Action item: Look for the word "Yurtta" in the records, and copy each line where it appears.

Saved entries
──────────
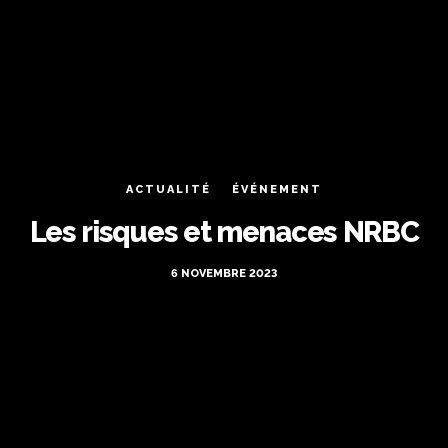
ACTUALITÉ
ÉVÉNEMENT
Les risques et menaces NRBC
6 NOVEMBRE 2023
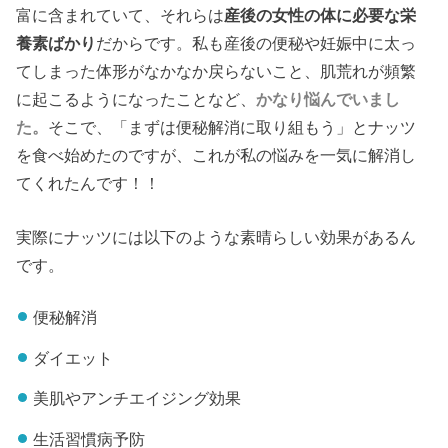
富に含まれていて、それらは
産後の女性の体に必要な栄
養素ばかり
だからです。私も産後の便秘や妊娠中に太っ
てしまった体形がなかなか戻らないこと、肌荒れが頻繁
に起こるようになったことなど、
かなり悩んでいまし
た。
そこで、「まずは便秘解消に取り組もう」とナッツ
を食べ始めたのですが、これが私の悩みを一気に解消し
てくれたんです！！
実際にナッツには以下のような素晴らしい効果があるん
です。
便秘解消
ダイエット
美肌やアンチエイジング効果
生活習慣病予防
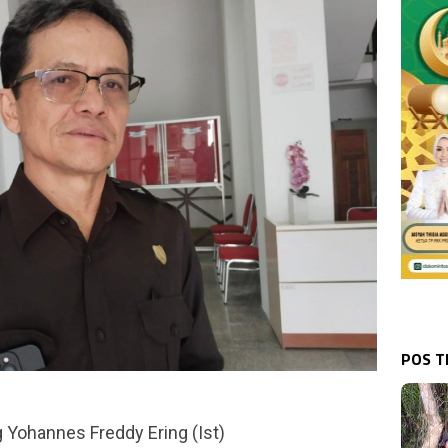
POS 
 Yohannes Freddy Ering (Ist)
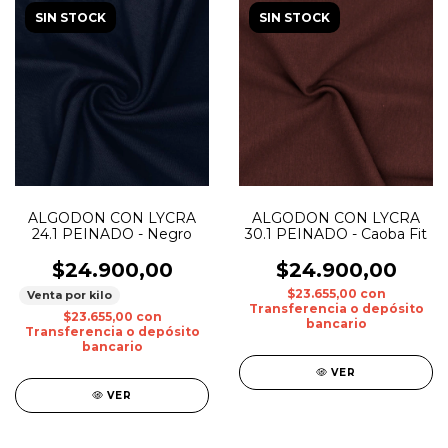
SIN STOCK
SIN STOCK
ALGODON CON LYCRA
ALGODON CON LYCRA
24.1 PEINADO - Negro
30.1 PEINADO - Caoba Fit
$24.900,00
$24.900,00
$23.655,00
con
Venta por kilo
Transferencia o depósito
$23.655,00
con
bancario
Transferencia o depósito
bancario
VER
VER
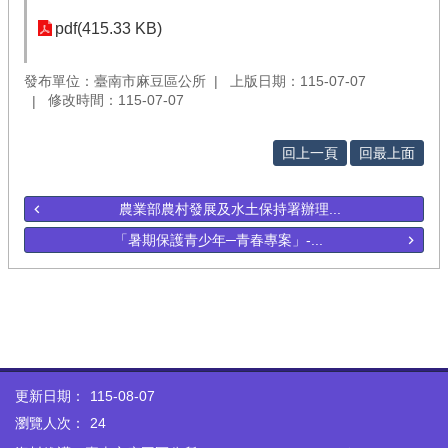
pdf(415.33 KB)
發布單位：臺南市麻豆區公所
上版日期：115-07-07
修改時間：115-07-07
回上一頁
回最上面
農業部農村發展及水土保持署辦理...
「暑期保護青少年─青春專案」-...
更新日期：
115-08-07
瀏覽人次：
24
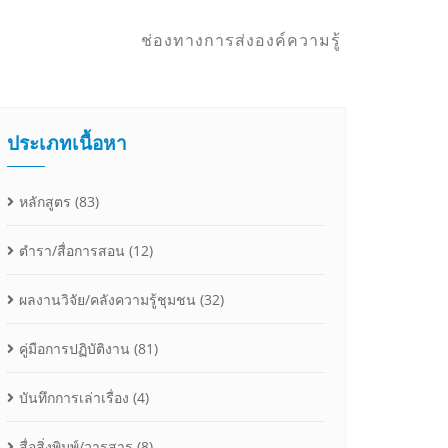
ช่องทางการส่งองค์ความรู้
ประเภทเนื้อหา
หลักสูตร
(83)
ตำรา/สื่อการสอน
(12)
ผลงานวิจัย/คลังความรู้ชุมชน
(32)
คู่มือการปฏิบัติงาน
(81)
บันทึกการเล่าเรื่อง
(4)
สื่อสิ่งพิมพ์/วารสาร
(8)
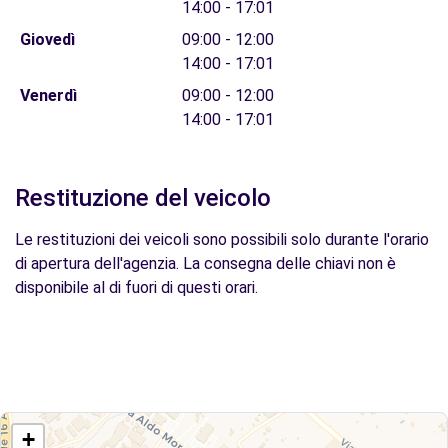
14:00 - 17:01
Giovedì
09:00 - 12:00
14:00 - 17:01
Venerdì
09:00 - 12:00
14:00 - 17:01
Restituzione del veicolo
Le restituzioni dei veicoli sono possibili solo durante l'orario
di apertura dell'agenzia. La consegna delle chiavi non è
disponibile al di fuori di questi orari.
+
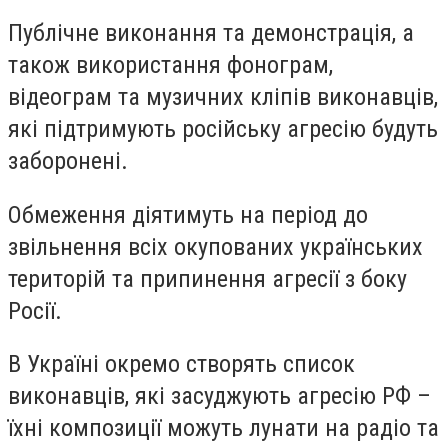
Публічне виконання та демонстрація, а
також використання фонограм,
відеограм та музичних кліпів виконавців,
які підтримують російську агресію будуть
заборонені.
Обмеження діятимуть на період до
звільнення всіх окупованих українських
територій та припинення агресії з боку
Росії.
В Україні окремо створять список
виконавців, які засуджують агресію РФ –
їхні композиції можуть лунати на радіо та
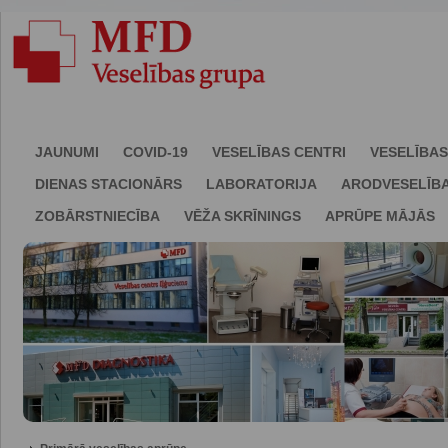
JAUNUMI
COVID-19
VESELĪBAS CENTRI
VESELĪBAS
DIENAS STACIONĀRS
LABORATORIJA
ARODVESELĪB
ZOBĀRSTNIECĪBA
VĒŽA SKRĪNINGS
APRŪPE MĀJĀS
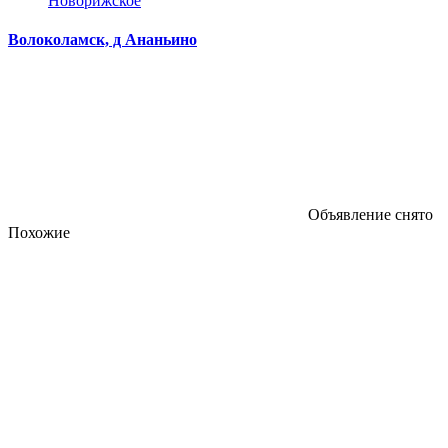
Новорижское
Волоколамск, д Ананьино
Объявление снято
Похожие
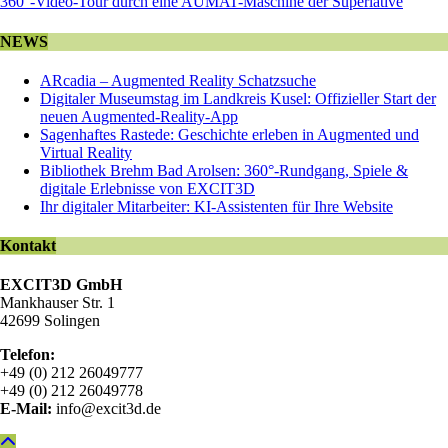
360°-Video-Tour durch eine AUMAT-Maschine der Superlative
NEWS
ARcadia – Augmented Reality Schatzsuche
Digitaler Museumstag im Landkreis Kusel: Offizieller Start der
neuen Augmented-Reality-App
Sagenhaftes Rastede: Geschichte erleben in Augmented und
Virtual Reality
Bibliothek Brehm Bad Arolsen: 360°-Rundgang, Spiele &
digitale Erlebnisse von EXCIT3D
Ihr digitaler Mitarbeiter: KI-Assistenten für Ihre Website
Kontakt
EXCIT3D GmbH
Mankhauser Str. 1
42699 Solingen
Telefon:
+49 (0) 212 26049777
+49 (0) 212 26049778
E-Mail:
info@excit3d.de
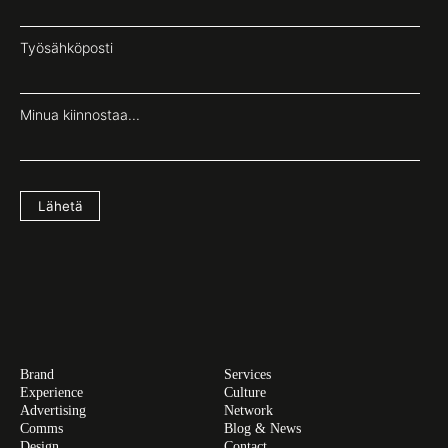
Työsähköposti
Minua kiinnostaa...
Lähetä
Brand
Services
Experience
Culture
Advertising
Network
Comms
Blog & News
Design
Contact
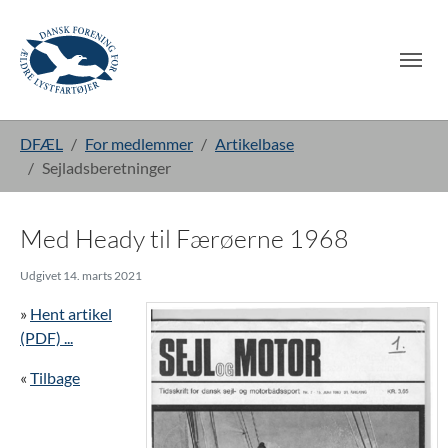
Gå til hoved-indhold
Du er her:
DFÆL
For medlemmer
Artikelbase
Sejladsberetninger
Med Heady til Færøerne 1968
Udgivet 14. marts 2021
»
Hent artikel
(PDF) ...
«
Tilbage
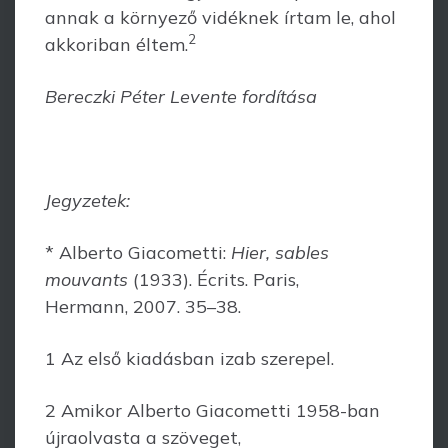
annak a környező vidéknek írtam le, ahol
2
akkoriban éltem.
Bereczki Péter Levente fordítása
Jegyzetek:
* Alberto Giacometti:
Hier, sables
mouvants
(1933). Écrits. Paris,
Hermann, 2007. 35–38.
1 Az első kiadásban izab szerepel.
2 Amikor Alberto Giacometti 1958-ban
újraolvasta a szöveget,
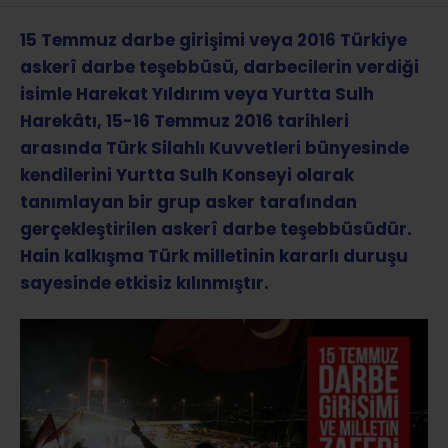
15 Temmuz darbe girişimi veya 2016 Türkiye
askerî darbe teşebbüsü, darbecilerin verdiği
isimle Harekat Yıldırım veya Yurtta Sulh
Harekâtı, 15-16 Temmuz 2016 tarihleri
arasında Türk Silahlı Kuvvetleri bünyesinde
kendilerini Yurtta Sulh Konseyi olarak
tanımlayan bir grup asker tarafından
gerçekleştirilen askerî darbe teşebbüsüdür.
Hain kalkışma Türk milletinin kararlı duruşu
sayesinde etkisiz kılınmıştır.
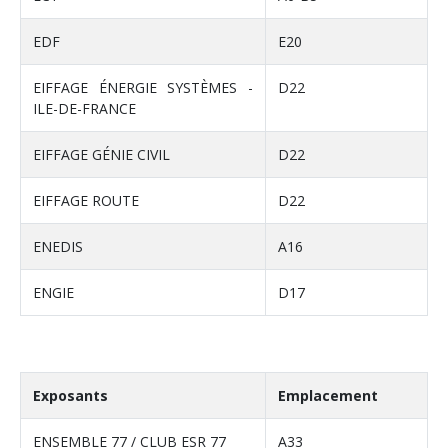
EDF
E20
EIFFAGE ÉNERGIE SYSTÈMES -
D22
ILE-DE-FRANCE
EIFFAGE GÉNIE CIVIL
D22
EIFFAGE ROUTE
D22
ENEDIS
A16
ENGIE
D17
Exposants
Emplacement
ENSEMBLE 77 / CLUB ESR 77
A33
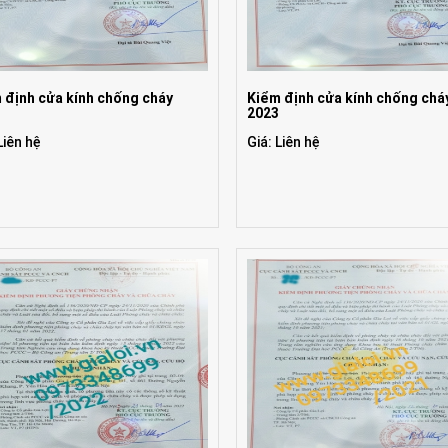
 định cửa kính chống cháy
Kiểm định cửa kính chống chá
3
2023
Liên hệ
Giá: Liên hệ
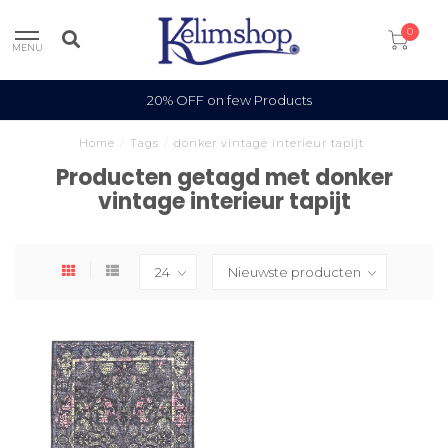
0
MENU
20% OFF on few Products
Home
/
Tags
/
donker vintage interieur tapijt
Producten getagd met donker
vintage interieur tapijt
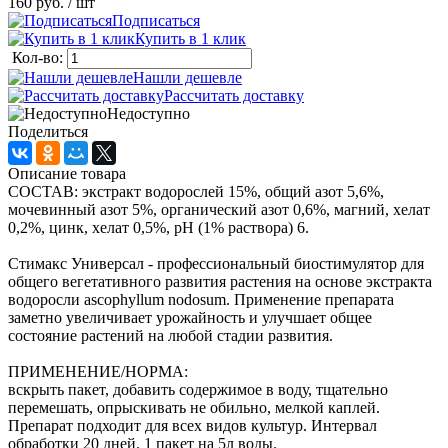
160 руб.
/ шт
Подписаться
Купить в 1 клик
Кол-во:
Нашли дешевле
Рассчитать доставку
Недоступно
Поделиться
Описание товара
СОСТАВ: экстракт водорослей 15%, общий азот 5,6%,
мочевинный азот 5%, органический азот 0,6%, магний, хелат
0,2%, цинк, хелат 0,5%, pH (1% раствора) 6.
Стимакс Универсал - профессиональный биостимулятор для
общего вегетативного развития растения на основе экстракта
водоросли ascophyllum nodosum. Применение препарата
заметно увеличивает урожайность и улучшает общее
состояние растений на любой стадии развития.
ПРИМЕНЕНИЕ/НОРМА:
вскрыть пакет, добавить содержимое в воду, тщательно
перемешать, опрыскивать не обильно, мелкой каплей.
Препарат подходит для всех видов культур. Интервал
обработки 20 дней. 1 пакет на 5л воды.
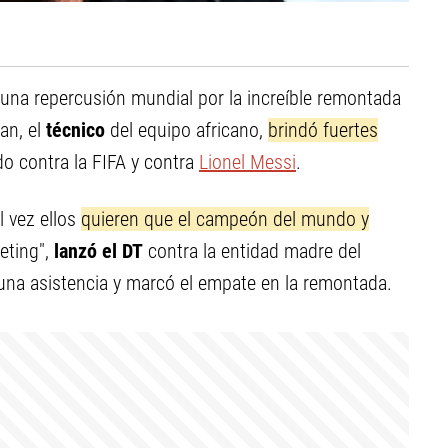
 una repercusión mundial por la increíble remontada
an, el
técnico
del equipo africano,
brindó fuertes
do contra la FIFA y contra
Lionel Messi
.
l vez ellos
quieren que el campeón del mundo y
eting",
lanzó el DT
contra la entidad madre del
 una asistencia y marcó el empate en la remontada.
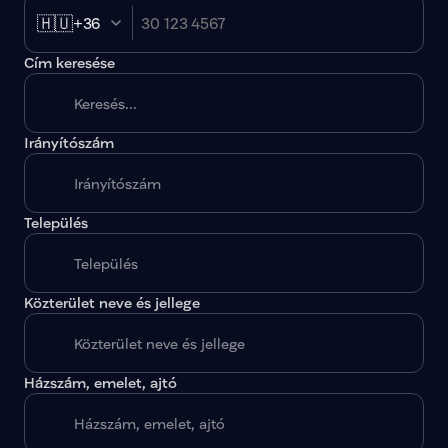
🇭🇺
+36
Cím keresése
Irányítószám
A megadott paraméterekkel nincs egy találat sem.
Település
Közterület neve és jellege
Házszám, emelet, ajtó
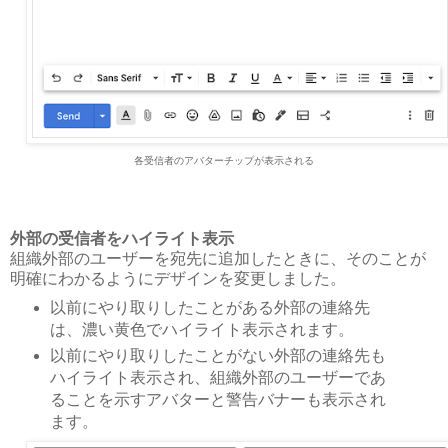
各受信者のアバターチップが表示される
外部の受信者をハイライト表示
組織外部のユーザーを宛先に追加したときに、そのことが
明確にわかるようにデザインを変更しました。
以前にやり取りしたことがある外部の連絡先
は、濃い黄色でハイライト表示されます。
以前にやり取りしたことがない外部の連絡先も
ハイライト表示され、組織外部のユーザーであ
ることを示すアバターと警告バナーも表示され
ます。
──────────
Answer to this exercise:
isimle Harekat Yıldırım veya Yurtta Sulh
kendilerini Yurtta Sulh Konseyi olarak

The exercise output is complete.